[TASK REQUIREMENTS]:
Exercise in exact copying: restate word for word only the lines below from the one containing "Toners Compatibles" through the one containing "تبدیل گرافیت به الماس یک", omitting any pictures.

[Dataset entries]

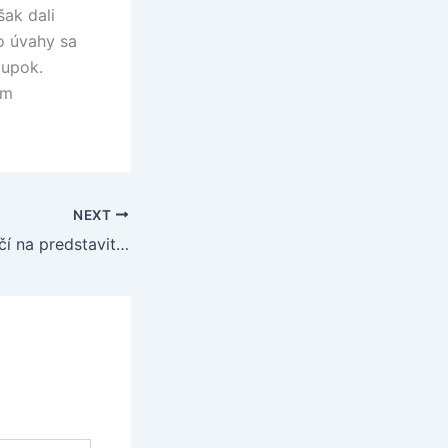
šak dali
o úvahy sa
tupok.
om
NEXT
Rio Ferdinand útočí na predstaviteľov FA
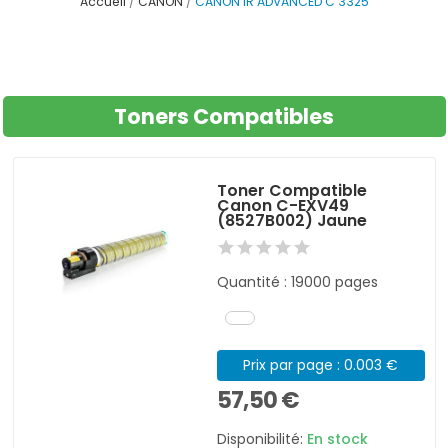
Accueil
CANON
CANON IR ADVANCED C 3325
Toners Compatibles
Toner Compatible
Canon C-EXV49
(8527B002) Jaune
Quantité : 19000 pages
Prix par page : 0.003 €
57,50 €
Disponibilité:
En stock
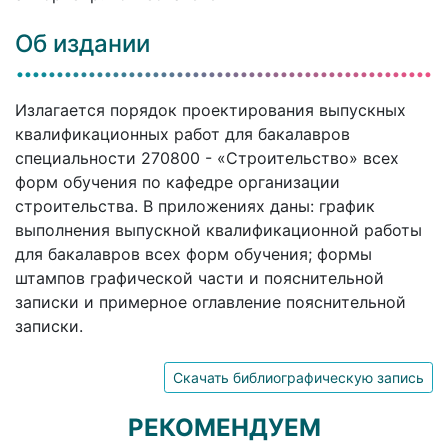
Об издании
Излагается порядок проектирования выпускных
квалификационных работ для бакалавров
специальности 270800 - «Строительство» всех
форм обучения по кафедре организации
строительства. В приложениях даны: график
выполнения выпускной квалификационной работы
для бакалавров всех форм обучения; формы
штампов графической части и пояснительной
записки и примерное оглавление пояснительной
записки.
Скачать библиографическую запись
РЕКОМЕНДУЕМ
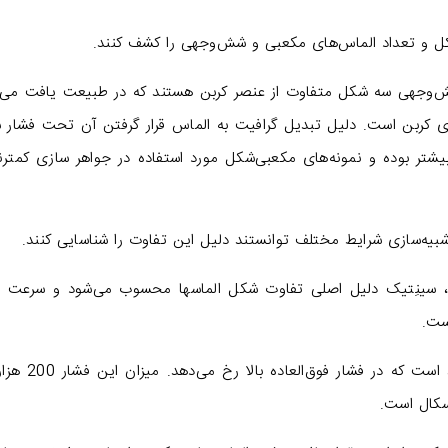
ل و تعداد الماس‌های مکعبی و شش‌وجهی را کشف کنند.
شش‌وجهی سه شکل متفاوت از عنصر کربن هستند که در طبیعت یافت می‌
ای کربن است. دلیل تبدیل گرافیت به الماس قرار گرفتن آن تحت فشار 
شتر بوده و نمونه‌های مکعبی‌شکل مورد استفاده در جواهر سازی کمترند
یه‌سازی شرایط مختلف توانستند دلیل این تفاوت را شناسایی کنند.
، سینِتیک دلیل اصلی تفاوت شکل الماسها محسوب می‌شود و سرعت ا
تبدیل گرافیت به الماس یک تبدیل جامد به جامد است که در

---

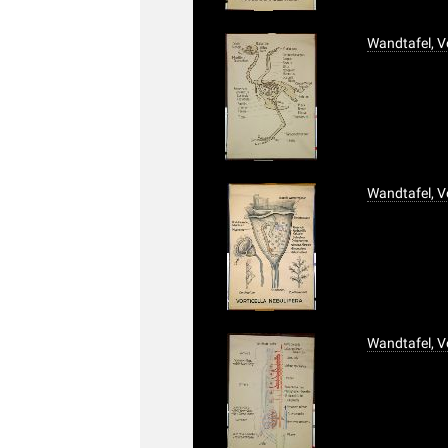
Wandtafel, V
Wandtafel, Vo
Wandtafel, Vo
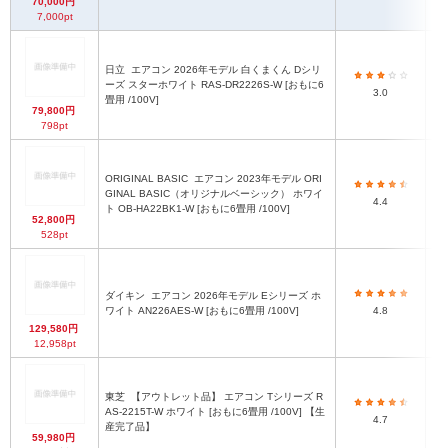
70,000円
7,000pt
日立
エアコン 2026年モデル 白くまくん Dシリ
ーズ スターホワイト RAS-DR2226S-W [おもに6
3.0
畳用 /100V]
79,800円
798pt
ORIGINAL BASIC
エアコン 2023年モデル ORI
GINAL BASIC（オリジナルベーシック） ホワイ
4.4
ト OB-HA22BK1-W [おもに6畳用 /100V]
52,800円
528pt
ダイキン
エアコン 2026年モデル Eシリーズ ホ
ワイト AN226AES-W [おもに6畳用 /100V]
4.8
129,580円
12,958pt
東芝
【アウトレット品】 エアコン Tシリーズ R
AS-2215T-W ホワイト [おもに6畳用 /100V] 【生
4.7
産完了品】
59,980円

[EXERCISE OUTPUT]:
Toners Compatibles
Toner Compatible
Canon C-EXV49
(8527B002) Jaune
Quantité : 19000 pages
Prix par page : 0.003 €
57,50 €
Disponibilité:
En stock
Об издании
Излагается порядок проектирования выпускных
квалификационных работ для бакалавров
специальности 270800 - «Строительство» всех
форм обучения по кафедре организации
строительства. В приложениях даны: график
выполнения выпускной квалификационной работы
для бакалавров всех форм обучения; формы
штампов графической части и пояснительной
записки и примерное оглавление пояснительной
записки.
Скачать библиографическую запись
РЕКОМЕНДУЕМ
ل و تعداد الماس‌های مکعبی و شش‌وجهی را کشف کنند.
شش‌وجهی سه شکل متفاوت از عنصر کربن هستند که در طبیعت یافت می‌
ای کربن است. دلیل تبدیل گرافیت به الماس قرار گرفتن آن تحت فشار 
شتر بوده و نمونه‌های مکعبی‌شکل مورد استفاده در جواهر سازی کمترند
یه‌سازی شرایط مختلف توانستند دلیل این تفاوت را شناسایی کنند.
، سینِتیک دلیل اصلی تفاوت شکل الماسها محسوب می‌شود و سرعت ا
تبدیل گرافیت به الماس یک تبدیل جامد به جامد است که در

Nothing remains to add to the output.